Bill Galyean joined the Graphic Design faculty at TCU in 2006. Prior to academe he spent 30 years as art director, creative director and partner for such firms as Tracy-Locke, D’arcy, MacManus & Masius and his own firm, Pierce, DeDitius & Galyean. His experience has been in the creation and execution of marketing and brand development for organizations ranging from Fortune 100 Companies, emerging startups as well as non-profits.
Bill’s commitment to student-centered teaching and mentoring exists in the classroom and as faculty advisor for student competitions in the American Advertising Federation’s National Student Advertising Competition (NSAC). In 2009 he was one of 10 professors nominated for the Inspirational Professor Award by the TCU Provost and the Student Government Association. He has also taught International Advertising at Regents College in London.

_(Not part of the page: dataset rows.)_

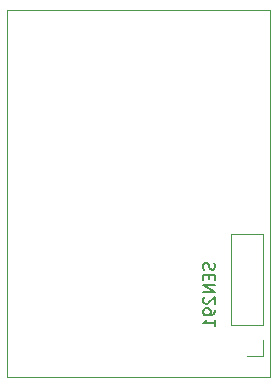
<source format=gbr>
%TF.GenerationSoftware,KiCad,Pcbnew,7.0.10*%
%TF.CreationDate,2024-03-10T23:32:19-04:00*%
%TF.ProjectId,MainPCB,4d61696e-5043-4422-9e6b-696361645f70,rev?*%
%TF.SameCoordinates,Original*%
%TF.FileFunction,Legend,Bot*%
%TF.FilePolarity,Positive*%
%FSLAX46Y46*%
G04 Gerber Fmt 4.6, Leading zero omitted, Abs format (unit mm)*
G04 Created by KiCad (PCBNEW 7.0.10) date 2024-03-10 23:32:19*
%MOMM*%
%LPD*%
G01*
G04 APERTURE LIST*
%ADD10C,0.150000*%
%ADD11C,0.120000*%
%ADD12C,0.100000*%
G04 APERTURE END LIST*
D10*
X92164700Y-67350024D02*
X92212319Y-67492881D01*
X92212319Y-67492881D02*
X92212319Y-67730976D01*
X92212319Y-67730976D02*
X92164700Y-67826214D01*
X92164700Y-67826214D02*
X92117080Y-67873833D01*
X92117080Y-67873833D02*
X92021842Y-67921452D01*
X92021842Y-67921452D02*
X91926604Y-67921452D01*
X91926604Y-67921452D02*
X91831366Y-67873833D01*
X91831366Y-67873833D02*
X91783747Y-67826214D01*
X91783747Y-67826214D02*
X91736128Y-67730976D01*
X91736128Y-67730976D02*
X91688509Y-67540500D01*
X91688509Y-67540500D02*
X91640890Y-67445262D01*
X91640890Y-67445262D02*
X91593271Y-67397643D01*
X91593271Y-67397643D02*
X91498033Y-67350024D01*
X91498033Y-67350024D02*
X91402795Y-67350024D01*
X91402795Y-67350024D02*
X91307557Y-67397643D01*
X91307557Y-67397643D02*
X91259938Y-67445262D01*
X91259938Y-67445262D02*
X91212319Y-67540500D01*
X91212319Y-67540500D02*
X91212319Y-67778595D01*
X91212319Y-67778595D02*
X91259938Y-67921452D01*
X91688509Y-68350024D02*
X91688509Y-68683357D01*
X92212319Y-68826214D02*
X92212319Y-68350024D01*
X92212319Y-68350024D02*
X91212319Y-68350024D01*
X91212319Y-68350024D02*
X91212319Y-68826214D01*
X92212319Y-69254786D02*
X91212319Y-69254786D01*
X91212319Y-69254786D02*
X92212319Y-69826214D01*
X92212319Y-69826214D02*
X91212319Y-69826214D01*
X91307557Y-70254786D02*
X91259938Y-70302405D01*
X91259938Y-70302405D02*
X91212319Y-70397643D01*
X91212319Y-70397643D02*
X91212319Y-70635738D01*
X91212319Y-70635738D02*
X91259938Y-70730976D01*
X91259938Y-70730976D02*
X91307557Y-70778595D01*
X91307557Y-70778595D02*
X91402795Y-70826214D01*
X91402795Y-70826214D02*
X91498033Y-70826214D01*
X91498033Y-70826214D02*
X91640890Y-70778595D01*
X91640890Y-70778595D02*
X92212319Y-70207167D01*
X92212319Y-70207167D02*
X92212319Y-70826214D01*
X92212319Y-71302405D02*
X92212319Y-71492881D01*
X92212319Y-71492881D02*
X92164700Y-71588119D01*
X92164700Y-71588119D02*
X92117080Y-71635738D01*
X92117080Y-71635738D02*
X91974223Y-71730976D01*
X91974223Y-71730976D02*
X91783747Y-71778595D01*
X91783747Y-71778595D02*
X91402795Y-71778595D01*
X91402795Y-71778595D02*
X91307557Y-71730976D01*
X91307557Y-71730976D02*
X91259938Y-71683357D01*
X91259938Y-71683357D02*
X91212319Y-71588119D01*
X91212319Y-71588119D02*
X91212319Y-71397643D01*
X91212319Y-71397643D02*
X91259938Y-71302405D01*
X91259938Y-71302405D02*
X91307557Y-71254786D01*
X91307557Y-71254786D02*
X91402795Y-71207167D01*
X91402795Y-71207167D02*
X91640890Y-71207167D01*
X91640890Y-71207167D02*
X91736128Y-71254786D01*
X91736128Y-71254786D02*
X91783747Y-71302405D01*
X91783747Y-71302405D02*
X91831366Y-71397643D01*
X91831366Y-71397643D02*
X91831366Y-71588119D01*
X91831366Y-71588119D02*
X91783747Y-71683357D01*
X91783747Y-71683357D02*
X91736128Y-71730976D01*
X91736128Y-71730976D02*
X91640890Y-71778595D01*
X92212319Y-72730976D02*
X92212319Y-72159548D01*
X92212319Y-72445262D02*
X91212319Y-72445262D01*
X91212319Y-72445262D02*
X91355176Y-72350024D01*
X91355176Y-72350024D02*
X91450414Y-72254786D01*
X91450414Y-72254786D02*
X91498033Y-72159548D01*
D11*
%TO.C,SEN291*%
X96262500Y-75210500D02*
X96262500Y-73880500D01*
X96262500Y-72610500D02*
X96262500Y-64930500D01*
X94932500Y-75210500D02*
X96262500Y-75210500D01*
X93602500Y-72610500D02*
X96262500Y-72610500D01*
X93602500Y-72610500D02*
X93602500Y-64930500D01*
X93602500Y-64930500D02*
X96262500Y-64930500D01*
D12*
X96837500Y-77025500D02*
X74612500Y-77025500D01*
X74612500Y-77025500D02*
X74612500Y-45910500D01*
X74612500Y-45910500D02*
X96837500Y-45910500D01*
X96837500Y-45910500D02*
X96837500Y-77025500D01*
%TD*%
M02*

</source>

Galyean’s expertise crosses all facets of communications including television, magazine, outdoor, package design, corporate identity, direct mail, and new product launches, making him well versed in integrated marketing. He has served in a creative capacity on accounts such as Johnson & Johnson Medical, Sulzer Medica (Switzerland), American Airlines, Frontier Air Lines, Phillips Petroleum, IBM, Frito-Lay, Red Lobster Inns, Southwestern Bell, Borden,Inc., Hilton Hotels, Bell Helicopter, Old ElPaso Foods, Haggar Apparel, Neiman-Marcus, Lennox Air Conditioning, Sky Chefs International and Columbia Hospitals.
His creative has won numerous awards locally and nationally and has appeared in CA Magazine (The Journal of Communications Arts). Bill has been affiliated with organizations such as The Dallas Society of Visual Communications, The Dallas Ad League, The American Association of Advertising Agencies, The Ft. Worth Advertising Club, The International RX Medical Advertising Club/NYC.
Bill holds a BA in Advertising Design from the University of Louisiana, Lafayette.
Each of his classes are “spiced” with a bit of Cajun Humor. His teaching philosophy is simply to make the jump from the classroom to “a first job” as seamless as possible for each of his students.